Solo nel 2021 dall’Ungheria sono arrivati in Italia ben 1,6 miliardi di chili di mais mentre altri 0,65 miliardi di chili dall’Ucraina per un totale di 2,25 miliardi di chili che rappresentano circa la metà delle importazioni totali dell’Italia. La dipendenza dall’estero riguarderebbe circa la metà del fabbisogno interno. “Siamo di fronte ad una nuova fase della crisi, dopo l’impennata dei prezzi arriva il rischio concreto di non riuscire a garantire l’alimentazione del bestiame” avverte Prandini nel precisare che “da salvare ci sono tra l’altro 8,5 milioni di maiali, 6,4 milioni di bovini e oltre 6 milioni di pecore”. L’Italia è costretta ad importare materie prime agricole a causa dei bassi compensi riconosciuti dalle industrie agli agricoltori, che hanno deciso di ridurre di quasi 1/3 la produzione nazionale di mais negli ultimi 10 anni. Nello stesso arco di tempo, è scomparso anche un campo di grano su cinque, con la perdita di quasi mezzo milione di ettari coltivati.

Secondo Coldiretti, queste scelte scellerate sono il frutto della miopia di molte industrie, che hanno preferito continuare ad acquistare per anni in modo speculativo sul mercato mondiale, approfittando dei bassi prezzi degli ultimi decenni, anziché garantirsi gli approvvigionamenti nazionali attraverso i contratti di filiera. Prandini sottolinea che “ci sono le condizioni produttive, le tecnologie e le risorse umane per raggiungere in Italia l’autosufficienza alimentare”. Per conseguirla, occorrerebbe lo sblocco di 1,2 miliardi per i contratti di filiera già stanziati nel Pnrr. Al tempo stesso, Coldiretti evidenzia che andrebbero incentivate le operazioni di ristrutturazione e rinegoziazione del debito delle imprese agricole a 25 anni, attraverso l'Istituto di Servizi per il Mercato Agricolo Alimentare (Ismea) e fermando le speculazioni sui prezzi pagati agli agricoltori, applicando il decreto sulle pratiche sleali.
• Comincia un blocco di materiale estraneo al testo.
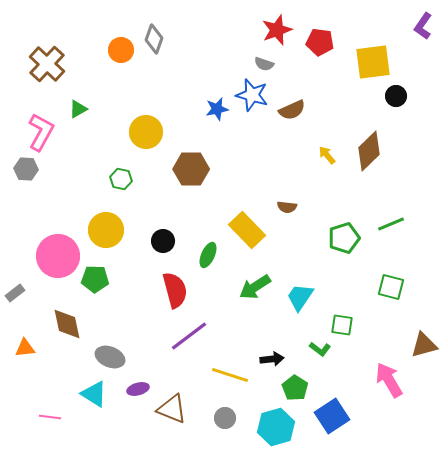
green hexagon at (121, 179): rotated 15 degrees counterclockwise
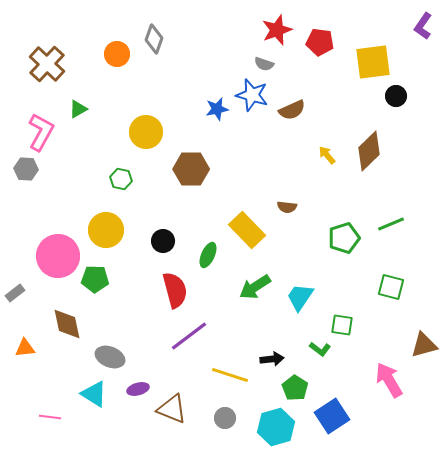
orange circle at (121, 50): moved 4 px left, 4 px down
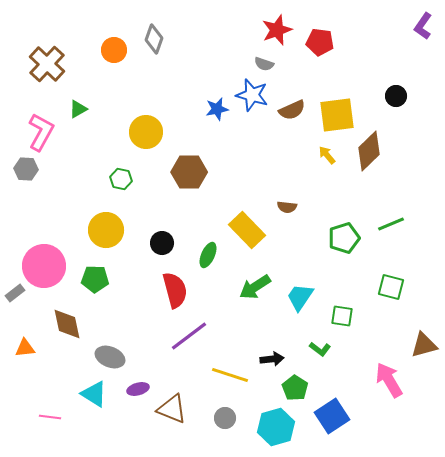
orange circle at (117, 54): moved 3 px left, 4 px up
yellow square at (373, 62): moved 36 px left, 53 px down
brown hexagon at (191, 169): moved 2 px left, 3 px down
black circle at (163, 241): moved 1 px left, 2 px down
pink circle at (58, 256): moved 14 px left, 10 px down
green square at (342, 325): moved 9 px up
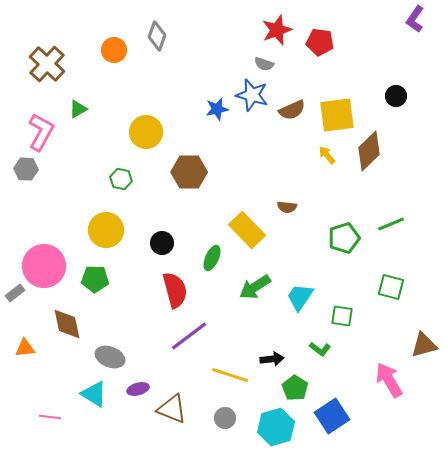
purple L-shape at (423, 26): moved 8 px left, 7 px up
gray diamond at (154, 39): moved 3 px right, 3 px up
green ellipse at (208, 255): moved 4 px right, 3 px down
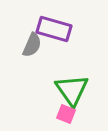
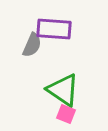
purple rectangle: rotated 12 degrees counterclockwise
green triangle: moved 9 px left; rotated 21 degrees counterclockwise
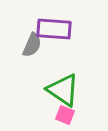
pink square: moved 1 px left, 1 px down
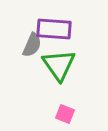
green triangle: moved 4 px left, 25 px up; rotated 21 degrees clockwise
pink square: moved 1 px up
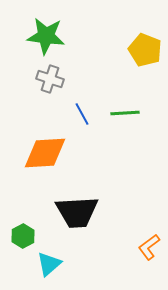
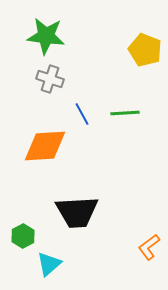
orange diamond: moved 7 px up
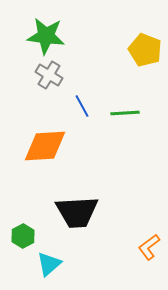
gray cross: moved 1 px left, 4 px up; rotated 12 degrees clockwise
blue line: moved 8 px up
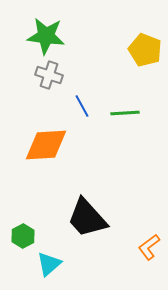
gray cross: rotated 12 degrees counterclockwise
orange diamond: moved 1 px right, 1 px up
black trapezoid: moved 10 px right, 6 px down; rotated 51 degrees clockwise
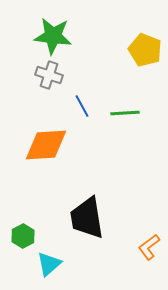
green star: moved 7 px right
black trapezoid: rotated 33 degrees clockwise
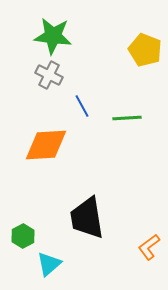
gray cross: rotated 8 degrees clockwise
green line: moved 2 px right, 5 px down
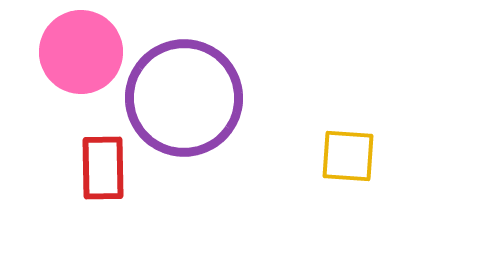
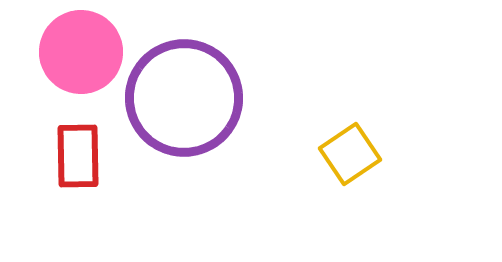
yellow square: moved 2 px right, 2 px up; rotated 38 degrees counterclockwise
red rectangle: moved 25 px left, 12 px up
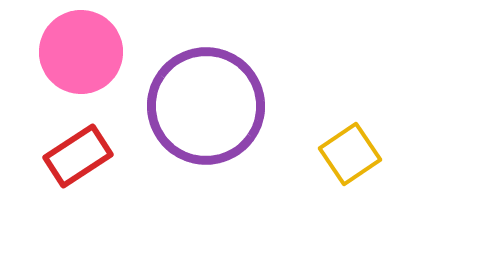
purple circle: moved 22 px right, 8 px down
red rectangle: rotated 58 degrees clockwise
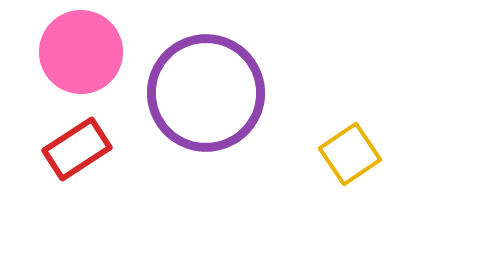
purple circle: moved 13 px up
red rectangle: moved 1 px left, 7 px up
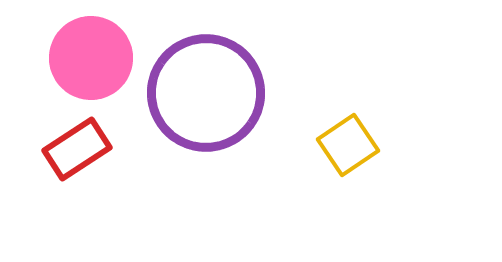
pink circle: moved 10 px right, 6 px down
yellow square: moved 2 px left, 9 px up
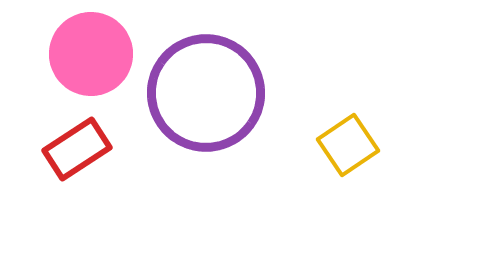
pink circle: moved 4 px up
Il prezzo del grano, ricorda in una nota, ha messo a segno un aumento del 40,6% in una settimana per un valore ai massimi da 14 anni di 12,09 dollari per bushel (che equivalgono a 27,2 chili). Un record che non si raggiungeva dal 2008. Valori al top del decennio riguardano anche le quotazioni di mais, mentre la soia sale del 5% nella settimana, secondo i dati forniti dal Chicago Board of Trade, punto di riferimento per le materie prime agricole.